(SOURCE RECORDS)
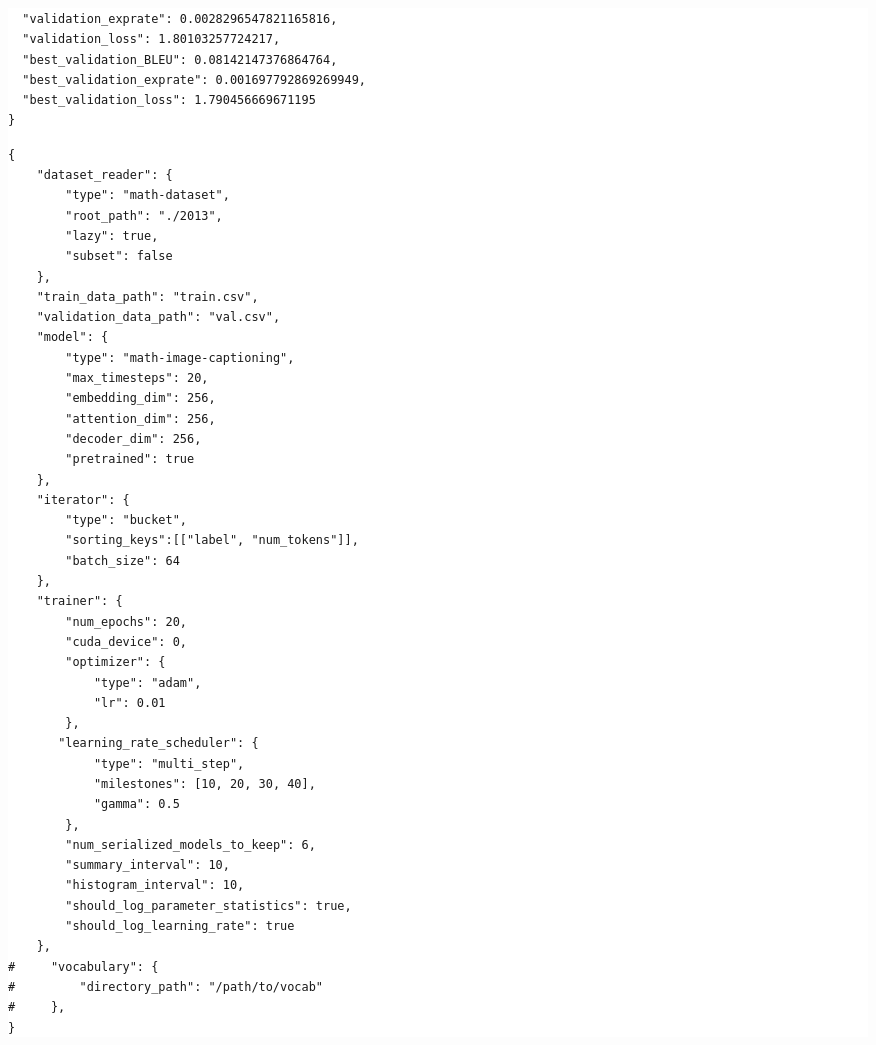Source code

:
 ```
  "validation_exprate": 0.0028296547821165816,
  "validation_loss": 1.80103257724217,
  "best_validation_BLEU": 0.08142147376864764,
  "best_validation_exprate": 0.001697792869269949,
  "best_validation_loss": 1.790456669671195
}
```

```

```

```
{
    "dataset_reader": {
        "type": "math-dataset",
        "root_path": "./2013",
        "lazy": true,
        "subset": false
    },
    "train_data_path": "train.csv",
    "validation_data_path": "val.csv",
    "model": {
        "type": "math-image-captioning",
        "max_timesteps": 20, 
        "embedding_dim": 256,
        "attention_dim": 256,
        "decoder_dim": 256,
        "pretrained": true
    },
    "iterator": {
        "type": "bucket",
        "sorting_keys":[["label", "num_tokens"]],
        "batch_size": 64
    },
    "trainer": {
        "num_epochs": 20,
        "cuda_device": 0,
        "optimizer": {
            "type": "adam",
            "lr": 0.01
        },
       "learning_rate_scheduler": {
            "type": "multi_step",
            "milestones": [10, 20, 30, 40],
            "gamma": 0.5
        },
        "num_serialized_models_to_keep": 6,
        "summary_interval": 10,
        "histogram_interval": 10,
        "should_log_parameter_statistics": true,
        "should_log_learning_rate": true
    },
#     "vocabulary": {
#         "directory_path": "/path/to/vocab"
#     },
}
```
(End SOURCE RECORDS)
• BRIEF: Write the listing out exactly, word for word, but omit the pictures.

• RESPONSE AREA:
Source code

:
 ```
  "validation_exprate": 0.0028296547821165816,
  "validation_loss": 1.80103257724217,
  "best_validation_BLEU": 0.08142147376864764,
  "best_validation_exprate": 0.001697792869269949,
  "best_validation_loss": 1.790456669671195
}
```

```

```

```
{
    "dataset_reader": {
        "type": "math-dataset",
        "root_path": "./2013",
        "lazy": true,
        "subset": false
    },
    "train_data_path": "train.csv",
    "validation_data_path": "val.csv",
    "model": {
        "type": "math-image-captioning",
        "max_timesteps": 20, 
        "embedding_dim": 256,
        "attention_dim": 256,
        "decoder_dim": 256,
        "pretrained": true
    },
    "iterator": {
        "type": "bucket",
        "sorting_keys":[["label", "num_tokens"]],
        "batch_size": 64
    },
    "trainer": {
        "num_epochs": 20,
        "cuda_device": 0,
        "optimizer": {
            "type": "adam",
            "lr": 0.01
        },
       "learning_rate_scheduler": {
            "type": "multi_step",
            "milestones": [10, 20, 30, 40],
            "gamma": 0.5
        },
        "num_serialized_models_to_keep": 6,
        "summary_interval": 10,
        "histogram_interval": 10,
        "should_log_parameter_statistics": true,
        "should_log_learning_rate": true
    },
#     "vocabulary": {
#         "directory_path": "/path/to/vocab"
#     },
}
```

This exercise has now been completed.